Папа 5: Отец все детство был для меня бесстрашным, всемогущим и грозным защитником. Немногословен, часто пьет, курит, может починить все что угодно, сильный, выносливый. Порой сердитый, иногда заставляющий маму плакать.
Один раз у меня пятилетнего была температура, он пьяный пришел домой с собутыльниками, начал громко и весело просить меня выйти им показаться. Мне было плохо, я был сильно напуган. Он грозно, но тихо ругался, если мы с братом поздно ночью разговаривали, мешая ему спать. Он был щедрый, любил смотреть кино и играть в видеоигры. Он – рыбак.
В целом я знал, что папа защитит, починит, найдет, передвинет, расскажет. Он никогда не осуждал, не унижал и не бил нас с братом. Руки на мать также не поднимал. Я его немного побаивался, но любил. Папа работал, мама была домохозяйкой. Так что модель отца у меня такой и была. Он работает, часто его нет дома, но, когда он дома, помогает маме. Он ничего не боится, у него все получается, он может буквально все, он знает все. Ласки от него не было, как и от матери. Но нас это устраивало. Я так и привык, что проявления любви не должны быть явными. Поступки и жертвы говорят громче слов.
Папа 6: Роль и функции папы в детстве (как, впрочем, и сейчас) я представлял по образу и подобию своего папы. Отец всегда был равноправным участником семейной жизни: помимо стандартных мужских обязанностей (починить кран, поиграть с сыновьями в шахматы и забрать из сада) мой папа довольно часто готовил и умел обращаться с ниткой и иголкой – никаких гендерных стереотипов. Отец семейства должен быть готов брать трудности на себя. Это я тоже понял на примере папы. Помню, как в голодные девяностые сливочное масло было дефицитом, папа уступал его нам с мамой, а сам мазал на хлеб совершенно несъедобный маргарин розового цвета.

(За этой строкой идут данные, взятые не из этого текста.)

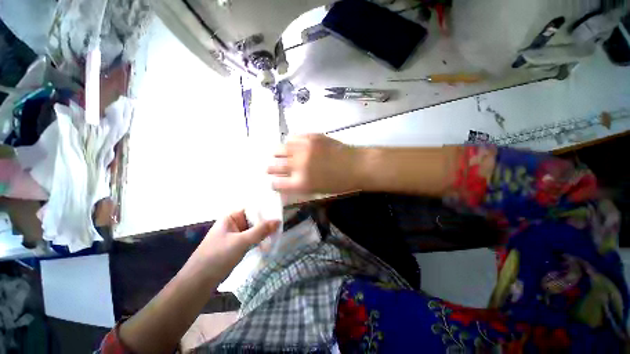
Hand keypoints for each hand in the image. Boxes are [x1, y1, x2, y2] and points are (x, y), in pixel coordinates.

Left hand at [192, 210, 279, 281]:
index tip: (279, 213)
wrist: (199, 282)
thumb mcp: (241, 241)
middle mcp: (234, 224)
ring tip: (278, 234)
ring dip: (264, 233)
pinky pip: (252, 239)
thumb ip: (261, 231)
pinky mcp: (237, 246)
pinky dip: (260, 241)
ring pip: (254, 230)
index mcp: (231, 217)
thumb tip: (278, 221)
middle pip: (254, 220)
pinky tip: (269, 244)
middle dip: (267, 223)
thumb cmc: (218, 256)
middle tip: (281, 225)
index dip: (265, 210)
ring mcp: (236, 236)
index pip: (252, 208)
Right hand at [267, 134, 362, 193]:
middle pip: (272, 166)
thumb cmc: (338, 183)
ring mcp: (304, 149)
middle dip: (270, 168)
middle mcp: (298, 165)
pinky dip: (290, 143)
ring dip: (278, 155)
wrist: (356, 165)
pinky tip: (294, 146)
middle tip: (273, 168)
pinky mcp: (310, 137)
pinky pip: (291, 138)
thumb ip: (297, 187)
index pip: (276, 184)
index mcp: (301, 183)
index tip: (275, 181)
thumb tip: (283, 182)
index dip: (273, 183)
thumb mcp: (316, 191)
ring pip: (278, 149)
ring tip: (282, 156)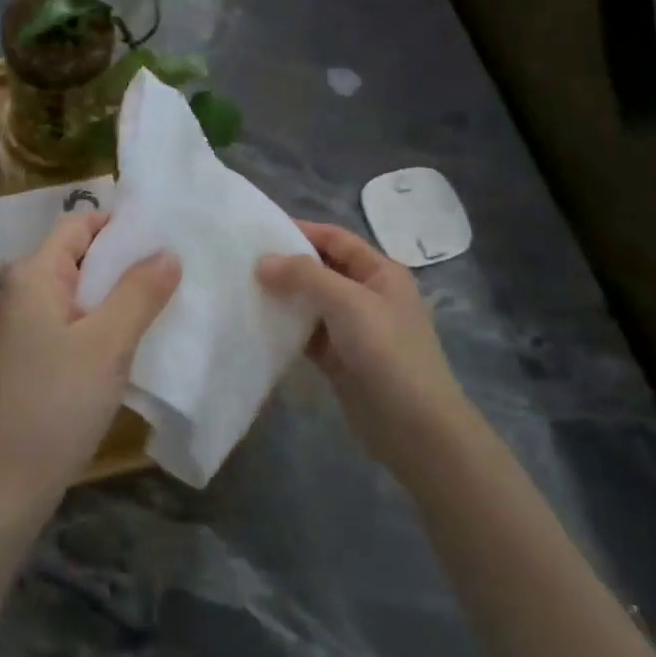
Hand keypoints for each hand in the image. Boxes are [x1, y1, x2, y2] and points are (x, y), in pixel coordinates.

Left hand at [0, 212, 179, 515]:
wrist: (7, 481)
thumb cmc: (57, 401)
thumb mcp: (108, 342)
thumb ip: (139, 292)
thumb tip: (167, 252)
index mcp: (34, 274)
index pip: (79, 224)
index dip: (120, 224)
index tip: (165, 234)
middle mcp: (22, 290)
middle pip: (79, 256)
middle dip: (125, 260)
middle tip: (175, 266)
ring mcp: (24, 325)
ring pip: (78, 292)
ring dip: (117, 293)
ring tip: (164, 298)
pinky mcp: (31, 355)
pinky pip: (72, 321)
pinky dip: (102, 320)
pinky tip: (134, 336)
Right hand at [257, 221, 472, 473]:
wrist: (414, 427)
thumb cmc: (387, 351)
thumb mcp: (348, 302)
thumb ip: (304, 276)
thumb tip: (262, 261)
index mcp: (380, 272)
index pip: (336, 239)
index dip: (301, 230)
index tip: (259, 229)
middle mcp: (367, 295)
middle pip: (321, 269)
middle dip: (286, 264)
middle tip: (242, 261)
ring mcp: (352, 329)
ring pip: (311, 302)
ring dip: (283, 296)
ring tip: (242, 288)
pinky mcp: (339, 359)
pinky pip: (306, 334)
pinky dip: (285, 327)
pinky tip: (257, 323)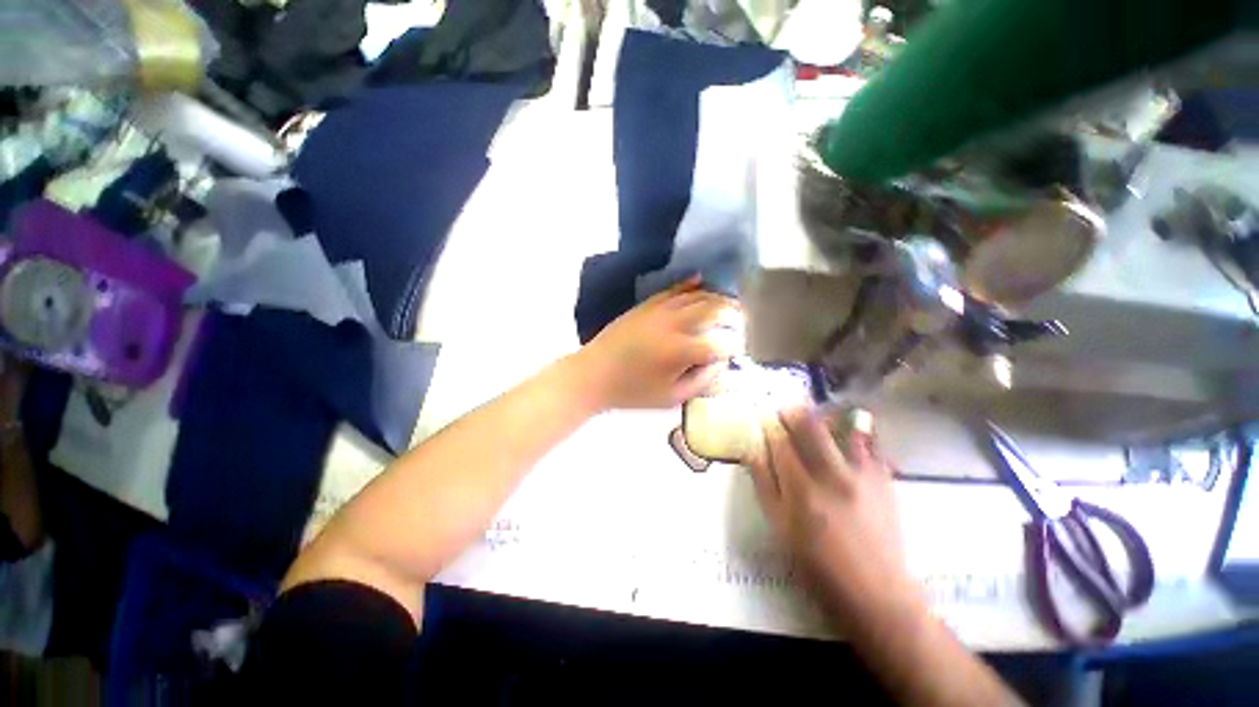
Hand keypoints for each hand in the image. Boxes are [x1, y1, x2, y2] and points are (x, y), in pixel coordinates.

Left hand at [577, 277, 742, 410]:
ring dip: (717, 297)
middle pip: (713, 310)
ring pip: (696, 296)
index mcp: (680, 351)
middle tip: (742, 320)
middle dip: (734, 313)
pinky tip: (701, 279)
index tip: (738, 350)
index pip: (720, 343)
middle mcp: (674, 324)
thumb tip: (720, 362)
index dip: (734, 346)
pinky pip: (673, 289)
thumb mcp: (670, 398)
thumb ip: (701, 380)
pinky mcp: (646, 305)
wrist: (594, 375)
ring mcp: (659, 311)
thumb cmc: (632, 392)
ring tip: (731, 303)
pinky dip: (690, 283)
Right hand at [746, 407, 919, 623]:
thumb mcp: (779, 527)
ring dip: (826, 417)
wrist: (874, 590)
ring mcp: (862, 475)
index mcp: (802, 489)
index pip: (781, 444)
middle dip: (794, 413)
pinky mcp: (883, 480)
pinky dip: (859, 431)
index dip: (770, 428)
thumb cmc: (817, 563)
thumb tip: (751, 451)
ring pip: (842, 428)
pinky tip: (851, 427)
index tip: (764, 422)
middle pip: (810, 428)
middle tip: (786, 411)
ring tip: (816, 416)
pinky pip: (872, 444)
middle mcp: (832, 475)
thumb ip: (764, 485)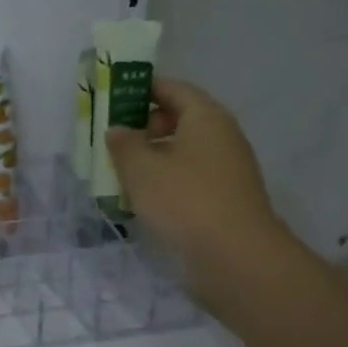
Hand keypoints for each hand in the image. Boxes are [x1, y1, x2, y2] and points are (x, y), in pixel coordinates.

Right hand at [106, 78, 301, 314]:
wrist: (236, 258)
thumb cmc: (185, 201)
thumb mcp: (141, 169)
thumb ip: (124, 144)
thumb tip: (118, 130)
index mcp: (205, 117)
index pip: (172, 88)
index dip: (140, 89)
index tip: (110, 99)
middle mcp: (221, 137)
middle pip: (178, 119)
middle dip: (142, 127)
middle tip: (111, 142)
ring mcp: (226, 170)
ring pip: (181, 152)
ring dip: (151, 159)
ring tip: (119, 174)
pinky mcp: (224, 200)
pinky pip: (188, 179)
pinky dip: (165, 182)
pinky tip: (142, 200)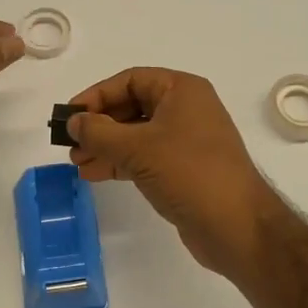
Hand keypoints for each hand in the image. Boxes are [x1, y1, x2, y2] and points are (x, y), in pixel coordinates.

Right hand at [67, 67, 289, 279]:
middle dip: (100, 125)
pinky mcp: (184, 168)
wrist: (237, 226)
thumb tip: (73, 122)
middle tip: (71, 144)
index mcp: (182, 90)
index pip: (131, 80)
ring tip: (77, 163)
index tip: (70, 116)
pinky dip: (121, 162)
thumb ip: (99, 132)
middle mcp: (186, 109)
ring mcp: (186, 140)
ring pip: (136, 134)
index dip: (97, 95)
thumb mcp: (138, 148)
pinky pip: (145, 156)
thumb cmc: (189, 173)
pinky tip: (96, 174)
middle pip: (132, 106)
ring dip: (106, 146)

Папа 7: В моем детстве папу я практически не видел. Мы жили в закрытом военном городке, где он проходил службу в СМУ (строительно-монтажном управлении). Он приходил тогда, когда я засыпал. Когда же я просыпался, он был уже на рабочем месте. Его отсутствие компенсировалось очень хорошим уровнем жизни, потому что на заработанные деньги я мог получить то, что не могли себе позволить другие дети: игровые приставки, дорогие игрушки, одежду и обувь в огромном количестве. В те редкие моменты, когда он был дома, мы с ним в основном читали вместе (он был не любитель активных игр). Много рассказывал интересного и познавательного. В отличие от довольно строгой мамы, он всегда был добрым и понимающим. В итоге у меня в голове сложился образ папы: добрый, всезнающий человек, на которого всегда можно положиться, но который, как Дед Мороз, появляется только по праздникам. Зато, если кто-то из нас попадет в беду или будет в чем-то нуждаться, он всегда придет на помощь.